Protect Yourself

Being in the company of someone you think has a serious mental condition that is not being treated is highly stressful. Efforts — successful or otherwise — to get the person diagnosed are unlikely to go as smoothly as you had hoped. Tension may be further heightened by the realization that it may not be safe for you to be around this person.

Give Yourself Space

The first priority of a rescuer is to protect the rescuer. You will never be able to help anyone if you are physically or emotionally incapacitated. Do not sacrifice your own life or goals for someone else if you want to help her. That is not the same as deciding consciously to change you life or goals to stay and help someone, but make sure it is your choice. Otherwise, you are likely to become bitter and disappointed. The stress you can experience as a caregiver can seriously affect your health particulary if you feel trapped.

If you have relatively few connections to a person with bipolar disorder, yet the situation is so stressful that it is causing you to neglect other important areas of your life, you might decide to sever your ties, at least for the time being. You need to make sure you are eating, sleeping, tending to your loved ones, and doing your job. It is pointless for your life to be as severely compromised as the person who needs help.

Value Your Safety

On occasion, mania can result in acts of vandalism and even violence toward other people. If your gut feeling convinces you that someone close to you has untreated bipolar disorder, ask yourself why you persist in living under the stress. Always remember that you are doing nothing wrong when you protect yourself from a situation that can result in harm to you.

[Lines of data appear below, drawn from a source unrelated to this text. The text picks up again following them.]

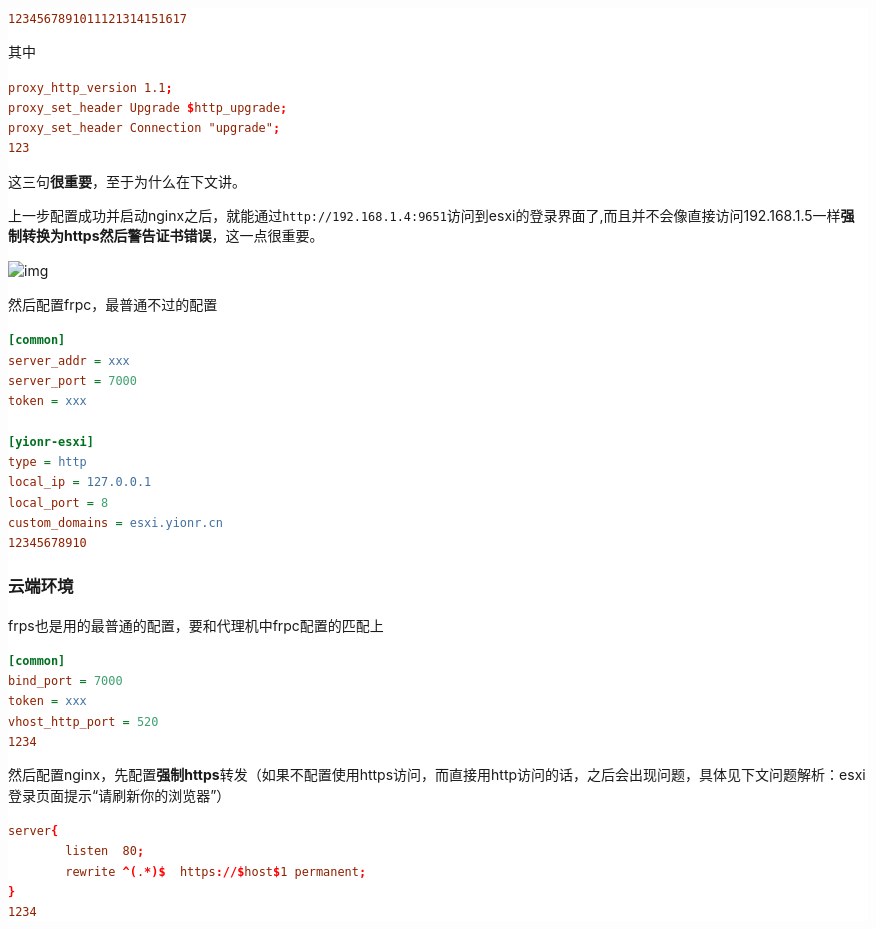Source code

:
 ```conf
1234567891011121314151617
```

其中

```conf
proxy_http_version 1.1;
proxy_set_header Upgrade $http_upgrade;
proxy_set_header Connection "upgrade";
123
```

这三句**很重要**，至于为什么在下文讲。

上一步配置成功并启动nginx之后，就能通过`http://192.168.1.4:9651`访问到esxi的登录界面了,而且并不会像直接访问192.168.1.5一样**强制转换为https然后警告证书错误**，这一点很重要。

![img](https://imgconvert.csdnimg.cn/aHR0cHM6Ly95aW9uci5vc3MtY24taGFuZ3pob3UuYWxpeXVuY3MuY29tL2ltYWdlcy8yMDIwMDkwMzIxMTkxNy5wbmc?x-oss-process=image/format,png)

然后配置frpc，最普通不过的配置

```ini
[common]
server_addr = xxx
server_port = 7000
token = xxx

[yionr-esxi]
type = http
local_ip = 127.0.0.1
local_port = 8
custom_domains = esxi.yionr.cn
12345678910
```

### 云端环境

frps也是用的最普通的配置，要和代理机中frpc配置的匹配上

```ini
[common]
bind_port = 7000
token = xxx
vhost_http_port = 520
1234
```

然后配置nginx，先配置**强制https**转发（如果不配置使用https访问，而直接用http访问的话，之后会出现问题，具体见下文问题解析：esxi登录页面提示“请刷新你的浏览器”）

```conf
server{
        listen  80;
        rewrite ^(.*)$  https://$host$1 permanent;
}
1234
```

It is always a good idea to have a well-charged cell phone on your person. It can be used to call for help whenever you are threatened in any situation in or out of your home. If you spend a good deal of time with someone who has untreated bipolar disorder, it will be available to summon help for her as well as for you if the need arises. If the person has a psychiatrist, speed dial his number into your phone.


More than half of the people imprisoned in the U.S. have some kind of mental illness, according to the U.S. Department of Justice. Of the estimated 63,000 ill people, more than 32,000 did not receive health treatment before being arrested. Only around one in three state prisoners and one in four federal prisoners who suffer from mental illness receive treatment while behind bars.

If the person seems to be having a manic episode in your presence, remove yourself from the situation if you feel threatened. If you sense that you, the patient, or a third party is in any danger at all, remove yourself and the third party from the patient. Call 911 immediately, then call the patient's doctor if she has one.